Amy assentiu e apontou para seus waffles. Elas mal tinham comido alguma coisa. Mas Emily sacudiu a cabeça. Ela tinha que ir agora mesmo.
Sem questionar, Amy se levantou, pegou sua bolsa e, ainda conversando com Harry, saiu da lanchonete em direção ao carro, com Emily a reboque.
Enquanto iam, Emily esperava que tudo desse certo entre Amy e Harry, porque era em momentos como aquele, quando Daniel estava ocupado e surgia um problema inesperado, que Emily precisava de seus amigos mais do que nunca.
CAPÍTULO CINCO
Enquanto Amy dirigia até a escola, Emily sentiu seu nervosismo aumentar. Ela odiava quando Chantelle tinha uma crise comportamental, porque parecia que estava dando um passo para trás, e lembrava-a do terrível começo que a garota teve na vida, das cicatrizes que ela ainda carregava, apesar de sua aparência sempre feliz.
"Quer que eu vá com você?" Amy perguntou, olhando para o rosto pálido de Emily no banco do passageiro.
Emily normalmente não mordia as unhas, mas a ansiedade a levou a fazer isso. "Não, não, provavelmente é melhor eu ir sozinha", disse ela, sentindo-se tensa, com o rosto rígido de pânico.

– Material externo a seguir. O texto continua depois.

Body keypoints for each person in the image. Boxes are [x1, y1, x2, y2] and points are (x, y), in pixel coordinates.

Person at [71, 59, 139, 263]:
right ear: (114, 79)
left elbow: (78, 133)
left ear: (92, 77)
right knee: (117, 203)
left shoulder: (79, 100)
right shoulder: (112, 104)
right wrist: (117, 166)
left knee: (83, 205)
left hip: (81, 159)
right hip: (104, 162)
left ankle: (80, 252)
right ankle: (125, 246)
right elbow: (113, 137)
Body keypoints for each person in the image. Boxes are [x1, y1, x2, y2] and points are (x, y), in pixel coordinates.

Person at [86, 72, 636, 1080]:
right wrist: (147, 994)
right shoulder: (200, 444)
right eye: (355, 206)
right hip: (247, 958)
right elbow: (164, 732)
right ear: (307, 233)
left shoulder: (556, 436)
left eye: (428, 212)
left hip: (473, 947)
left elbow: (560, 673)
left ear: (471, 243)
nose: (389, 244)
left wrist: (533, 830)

Chegaram ao estacionamento, agora vazio, e Amy estacionou na vaga mais próxima da entrada da escola. "Então, eu vou esperar aqui e levá-la para casa quando você terminar".
Emily já estava com uma mão na maçaneta da porta e balançou a cabeça. "Obrigada, mas não tenho ideia de quanto tempo isso vai levar".

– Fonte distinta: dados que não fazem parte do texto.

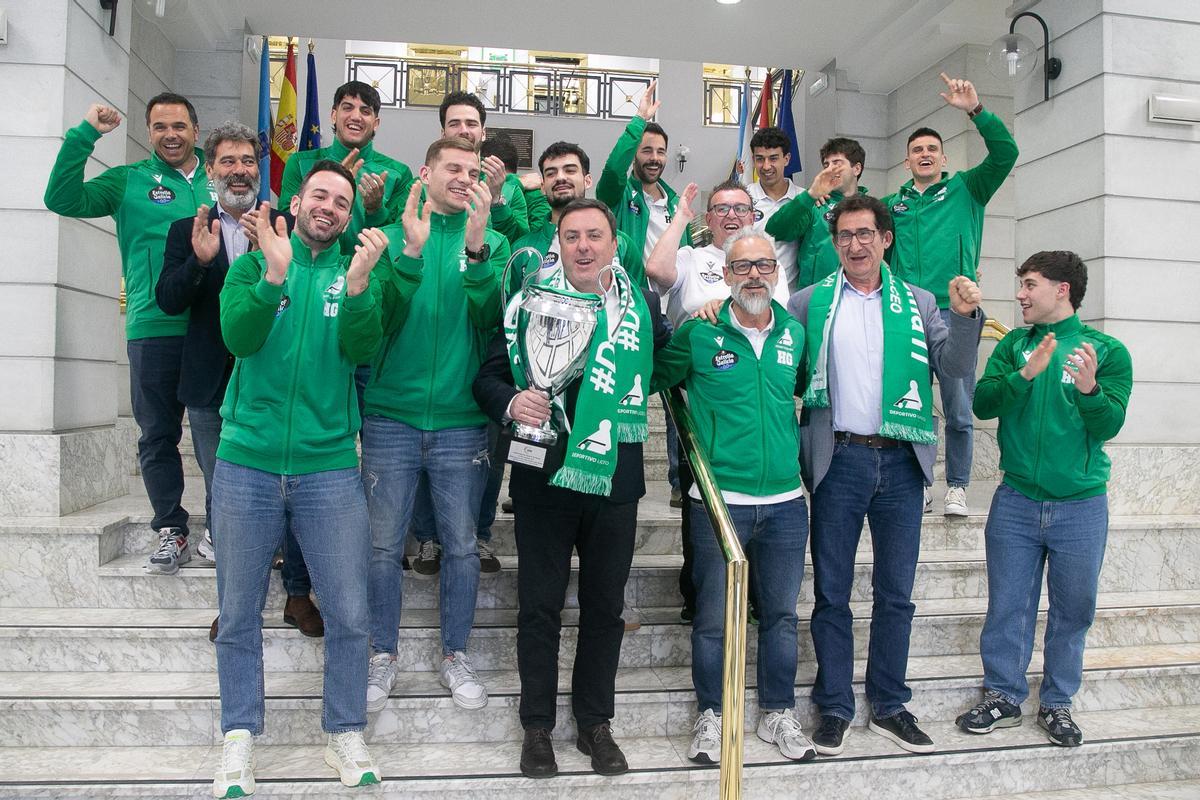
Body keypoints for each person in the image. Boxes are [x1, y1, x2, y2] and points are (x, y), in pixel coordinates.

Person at [473, 198, 669, 779]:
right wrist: (512, 402)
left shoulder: (641, 307)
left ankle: (594, 724)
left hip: (615, 477)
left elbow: (666, 364)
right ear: (558, 244)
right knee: (539, 606)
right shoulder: (528, 303)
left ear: (614, 244)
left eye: (595, 235)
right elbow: (487, 378)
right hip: (543, 478)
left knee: (605, 608)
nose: (584, 246)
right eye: (572, 236)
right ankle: (536, 727)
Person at [210, 160, 387, 798]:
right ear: (298, 200)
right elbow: (238, 338)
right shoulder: (252, 267)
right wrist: (274, 276)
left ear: (348, 215)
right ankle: (238, 737)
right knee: (237, 612)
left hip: (329, 466)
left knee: (349, 611)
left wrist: (360, 289)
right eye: (320, 195)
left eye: (341, 201)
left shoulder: (358, 273)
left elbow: (363, 351)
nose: (329, 207)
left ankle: (344, 730)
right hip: (246, 462)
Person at [787, 194, 983, 756]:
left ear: (885, 238)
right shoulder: (809, 302)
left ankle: (890, 704)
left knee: (896, 594)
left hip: (902, 462)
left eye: (865, 234)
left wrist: (964, 318)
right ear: (835, 243)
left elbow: (954, 365)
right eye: (845, 236)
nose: (855, 245)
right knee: (831, 593)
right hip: (839, 460)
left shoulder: (918, 302)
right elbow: (779, 359)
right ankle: (834, 706)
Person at [651, 228, 815, 763]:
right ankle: (713, 715)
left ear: (777, 272)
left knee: (782, 616)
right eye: (742, 267)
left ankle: (777, 713)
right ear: (725, 275)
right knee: (714, 620)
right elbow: (653, 377)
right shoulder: (700, 334)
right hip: (719, 504)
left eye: (763, 265)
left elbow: (802, 389)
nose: (754, 276)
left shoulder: (794, 333)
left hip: (786, 503)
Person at [955, 251, 1132, 747]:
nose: (1020, 294)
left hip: (1081, 505)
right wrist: (1024, 376)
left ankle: (1057, 703)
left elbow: (1110, 425)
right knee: (1008, 605)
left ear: (1062, 289)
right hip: (1016, 500)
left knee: (1074, 609)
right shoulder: (1014, 345)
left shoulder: (1106, 351)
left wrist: (1090, 390)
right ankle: (1003, 696)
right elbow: (982, 403)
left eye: (1030, 284)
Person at [156, 122, 322, 643]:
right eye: (228, 161)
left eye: (248, 161)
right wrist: (200, 263)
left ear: (260, 168)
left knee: (293, 493)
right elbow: (168, 300)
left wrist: (269, 259)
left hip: (275, 385)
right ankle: (234, 606)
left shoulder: (285, 223)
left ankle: (298, 594)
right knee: (226, 499)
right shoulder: (187, 228)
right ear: (210, 169)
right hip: (212, 387)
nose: (239, 171)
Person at [362, 137, 510, 714]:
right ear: (425, 173)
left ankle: (456, 654)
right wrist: (410, 252)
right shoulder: (387, 237)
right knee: (381, 546)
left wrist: (476, 250)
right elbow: (376, 324)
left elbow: (493, 323)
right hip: (390, 417)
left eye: (473, 171)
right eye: (453, 168)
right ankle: (382, 654)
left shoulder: (494, 242)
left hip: (461, 422)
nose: (465, 178)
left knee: (462, 547)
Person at [45, 93, 214, 575]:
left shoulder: (221, 177)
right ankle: (171, 530)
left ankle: (223, 527)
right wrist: (85, 135)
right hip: (153, 327)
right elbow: (61, 199)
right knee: (157, 434)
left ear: (195, 130)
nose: (170, 135)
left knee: (218, 437)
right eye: (160, 127)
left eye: (179, 125)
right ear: (149, 132)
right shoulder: (127, 181)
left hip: (212, 329)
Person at [645, 178, 788, 621]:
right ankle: (699, 594)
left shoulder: (768, 259)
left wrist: (728, 307)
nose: (731, 216)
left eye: (740, 208)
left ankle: (755, 595)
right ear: (709, 218)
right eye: (721, 208)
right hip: (698, 398)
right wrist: (680, 220)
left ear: (753, 215)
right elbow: (656, 271)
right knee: (699, 496)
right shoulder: (692, 257)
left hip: (754, 400)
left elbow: (779, 316)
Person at [882, 73, 1019, 516]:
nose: (924, 155)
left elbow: (1006, 153)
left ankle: (957, 486)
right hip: (907, 313)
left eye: (931, 149)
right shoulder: (893, 205)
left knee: (959, 408)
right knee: (913, 405)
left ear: (943, 158)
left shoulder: (968, 188)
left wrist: (976, 110)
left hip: (955, 314)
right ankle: (920, 482)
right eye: (916, 150)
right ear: (906, 162)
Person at [280, 80, 413, 245]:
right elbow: (287, 223)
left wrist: (376, 210)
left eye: (365, 111)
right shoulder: (300, 163)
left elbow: (398, 238)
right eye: (348, 108)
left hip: (370, 262)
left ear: (376, 124)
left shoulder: (398, 174)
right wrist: (334, 183)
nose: (356, 117)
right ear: (334, 116)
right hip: (312, 260)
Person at [596, 79, 684, 283]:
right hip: (633, 297)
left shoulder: (677, 204)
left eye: (660, 152)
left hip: (671, 301)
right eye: (646, 150)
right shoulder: (618, 196)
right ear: (633, 155)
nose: (655, 158)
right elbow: (613, 169)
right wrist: (639, 120)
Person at [765, 136, 870, 292]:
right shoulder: (814, 204)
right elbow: (775, 230)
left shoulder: (872, 208)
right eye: (826, 165)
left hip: (858, 295)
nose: (829, 170)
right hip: (816, 296)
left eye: (837, 163)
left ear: (856, 169)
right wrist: (810, 195)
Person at [743, 126, 800, 288]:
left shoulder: (803, 200)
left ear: (787, 159)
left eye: (773, 158)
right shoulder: (743, 198)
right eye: (760, 159)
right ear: (753, 160)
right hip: (751, 291)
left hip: (791, 297)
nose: (766, 166)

"Como você vai chegar em casa?"
"Depois eu penso nisso. Atrás do caminhão de entregas de Raj? No bagageiro da bicicleta de Cynthia?" Ela estava fazendo piada, mas apenas para tentar conter a angústia.
Amy sorriu ternamente. "Tem certeza?"
"Tenho", disse Emily, empurrando a porta e saindo rapidamente.

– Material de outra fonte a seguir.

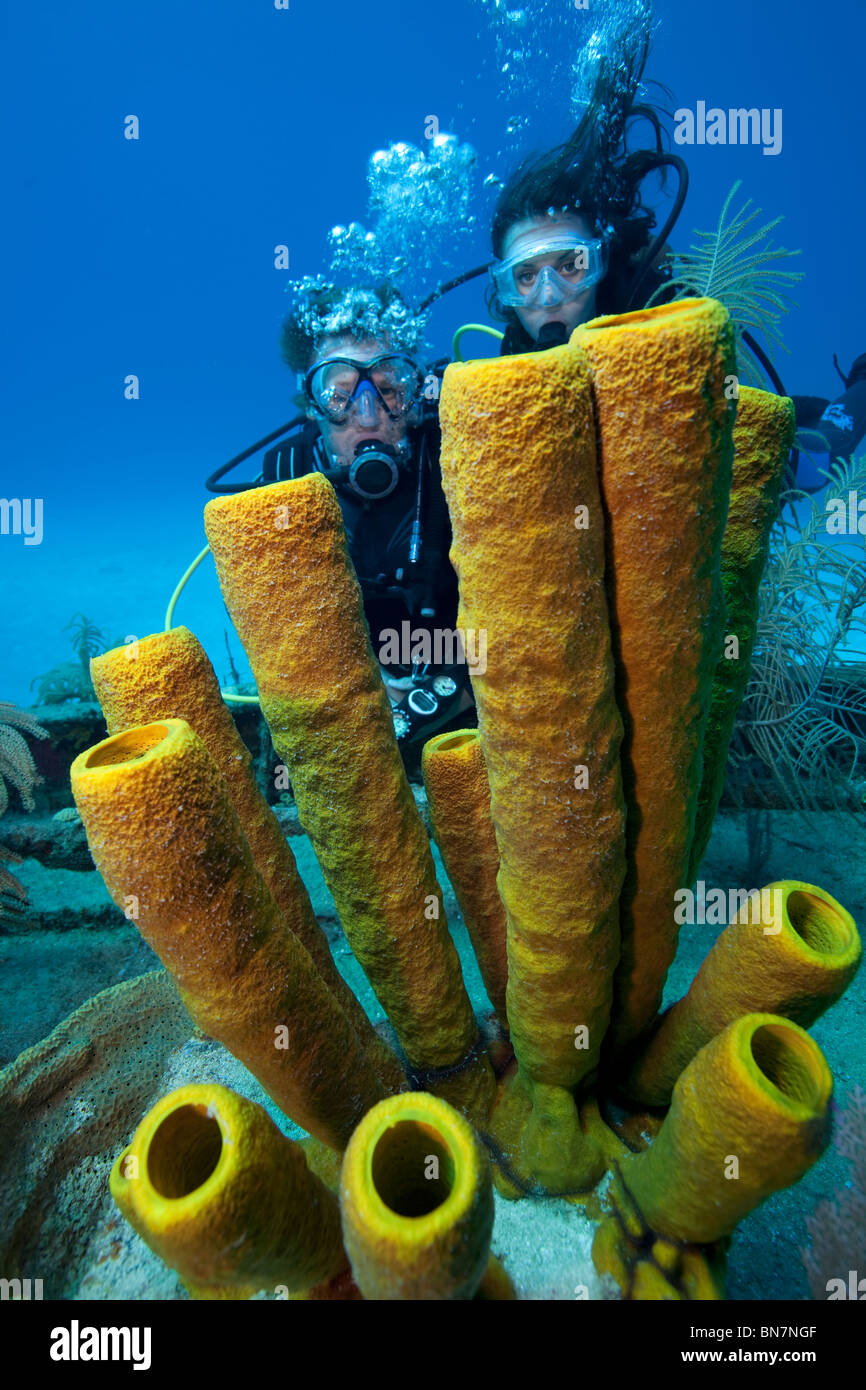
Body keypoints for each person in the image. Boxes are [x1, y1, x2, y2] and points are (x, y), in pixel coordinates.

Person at [273, 281, 475, 758]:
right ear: (312, 405)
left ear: (415, 395)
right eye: (341, 396)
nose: (368, 417)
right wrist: (363, 695)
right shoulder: (286, 481)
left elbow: (517, 609)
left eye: (388, 390)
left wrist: (458, 688)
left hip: (469, 676)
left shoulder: (454, 457)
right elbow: (287, 637)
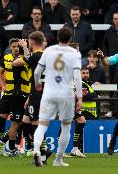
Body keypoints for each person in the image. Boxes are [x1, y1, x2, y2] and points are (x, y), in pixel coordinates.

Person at [33, 27, 82, 167]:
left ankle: (37, 150)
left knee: (42, 124)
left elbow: (37, 72)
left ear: (57, 37)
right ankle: (58, 159)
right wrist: (79, 97)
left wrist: (37, 84)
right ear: (70, 39)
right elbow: (77, 77)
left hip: (49, 93)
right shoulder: (75, 53)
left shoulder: (48, 50)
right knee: (66, 126)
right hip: (66, 94)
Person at [12, 32, 51, 163]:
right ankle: (41, 152)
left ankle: (42, 155)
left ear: (33, 42)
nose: (27, 43)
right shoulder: (46, 56)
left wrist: (24, 47)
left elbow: (15, 63)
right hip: (35, 95)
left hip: (38, 96)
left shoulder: (36, 56)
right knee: (25, 122)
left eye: (28, 41)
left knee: (35, 125)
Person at [0, 38, 31, 157]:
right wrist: (2, 86)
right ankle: (10, 147)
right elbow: (28, 59)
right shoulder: (19, 60)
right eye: (13, 46)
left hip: (23, 94)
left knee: (21, 122)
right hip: (18, 95)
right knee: (16, 122)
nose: (15, 48)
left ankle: (5, 144)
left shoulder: (20, 59)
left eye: (17, 46)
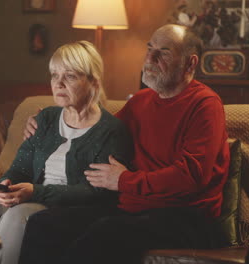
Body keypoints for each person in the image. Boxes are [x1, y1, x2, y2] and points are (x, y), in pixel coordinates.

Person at [19, 24, 230, 264]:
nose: (150, 58)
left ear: (190, 64)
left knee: (103, 237)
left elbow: (192, 175)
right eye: (149, 49)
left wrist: (124, 180)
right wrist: (46, 126)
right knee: (44, 224)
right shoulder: (141, 101)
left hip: (186, 216)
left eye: (164, 52)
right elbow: (96, 133)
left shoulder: (205, 105)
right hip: (132, 209)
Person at [0, 40, 134, 264]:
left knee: (18, 216)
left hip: (68, 207)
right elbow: (20, 167)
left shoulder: (110, 131)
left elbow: (94, 192)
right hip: (32, 194)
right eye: (54, 75)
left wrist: (35, 192)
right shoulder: (45, 118)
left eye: (69, 76)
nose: (58, 83)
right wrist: (7, 185)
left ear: (93, 82)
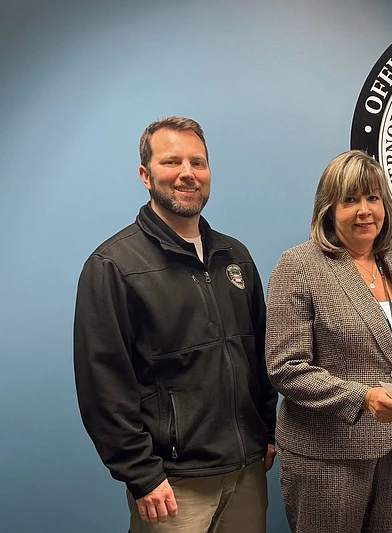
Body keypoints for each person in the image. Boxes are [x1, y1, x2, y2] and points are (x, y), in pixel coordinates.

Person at [74, 116, 277, 533]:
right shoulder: (113, 266)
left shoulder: (234, 256)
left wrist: (267, 430)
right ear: (146, 175)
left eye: (198, 163)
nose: (187, 173)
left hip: (246, 472)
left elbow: (260, 355)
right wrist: (142, 474)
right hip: (171, 486)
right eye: (172, 162)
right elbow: (103, 385)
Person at [265, 149, 392, 533]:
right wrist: (362, 397)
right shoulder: (299, 266)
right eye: (351, 200)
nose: (365, 210)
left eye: (373, 198)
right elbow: (285, 368)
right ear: (329, 209)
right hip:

Ela fechou a porta e soprou um beijo para Amy antes de subir os degraus de pedra, o mais rápido que sua barriga de grávida permitia. Apertou o botão do interfone e a recepcionista respondeu.
"Sra. Morey", Emily disse, no alto-falante prateado. "A mãe de Chantelle".
Seguiu-se um zumbido. Ela abriu a porta e correu para a recepção. Era a mesma garota do ano passado, Emily percebeu, jovem, sardenta, com um sorriso doce que revelava uma brecha entre os dentes.
"Oi, Emily", a recepcionista a cumprimentou enquanto ela passava com pressa.
Emily percebeu — sentindo-se um pouco angustiada por isso — que ela era bem conhecida na escola, já que a recepcionista a reconheceu e lembrou seu nome.
"Aqui está o seu crachá de visitante", a jovem acrescentou.
Emily pegou o crachá e viu que ela tinha escrito seu nome com um marcador vermelho, em letra cursiva, cercando-o de estrelas. Foi um gesto doce, mas Emily estava nervosa demais para apreciá-lo. Seu foco estava apenas em Chantelle. Mas ela notou o nome no crachá da garota: Tilly. Fez questão de memorizá-lo para que, pelo menos da próxima vez que a visse, esperançosamente, em circunstâncias menos estressantes, ela pudesse ser mais gentil.
"Elas estão no final do corredor, no escritório da orientadora", disse Tilly. "Você conhece o caminho?"
"Infelizmente, eu conheço muito bem", Emily respondeu.
Tilly deu-lhe um sorriso empático e Emily caminhou rapidamente pelo corredor até o escritório de Gail.
Pela pequena janela na porta, ela viu os conhecidos sofás vermelhos, a mesa de jogos, o cantinho da leitura, a casa de bonecas e a mesinha de artes. Ela reconheceu Gail imediatamente, sentada em uma das cadeiras de tamanho adulto, com um coque alto. Havia outras duas mulheres que Emily não conhecia. E Chantelle não estava à vista. Ela podia ouvi-la, porém, gritando tão alto que dava para ouvir até mesmo através do vidro duplo da porta de incêndio reforçada.
Emily bateu rapidamente e viu Gail virar-se para a janela. Através do vidro, ela fez sinal para Emily entrar.
Foi só quando entrou na sala que Emily viu Chantelle pela primeira vez. A criança estava encolhida no canto, chorando desesperadamente, cercada por papel rasgado.
"O que houve?" Emily perguntou.
"Sente-se", disse Gail. "Você já deve conhecer a Srta. Butler".
"Na verdade, não, nós não tivemos a chance de nos conhecer mais cedo", disse Emily. Ela apertou a mão da professora. Era uma maneira terrível de conhecê-la, pensou Emily. Sentia-se uma pilha de nervos e completamente esgotada. "Você falou com meu marido, Daniel".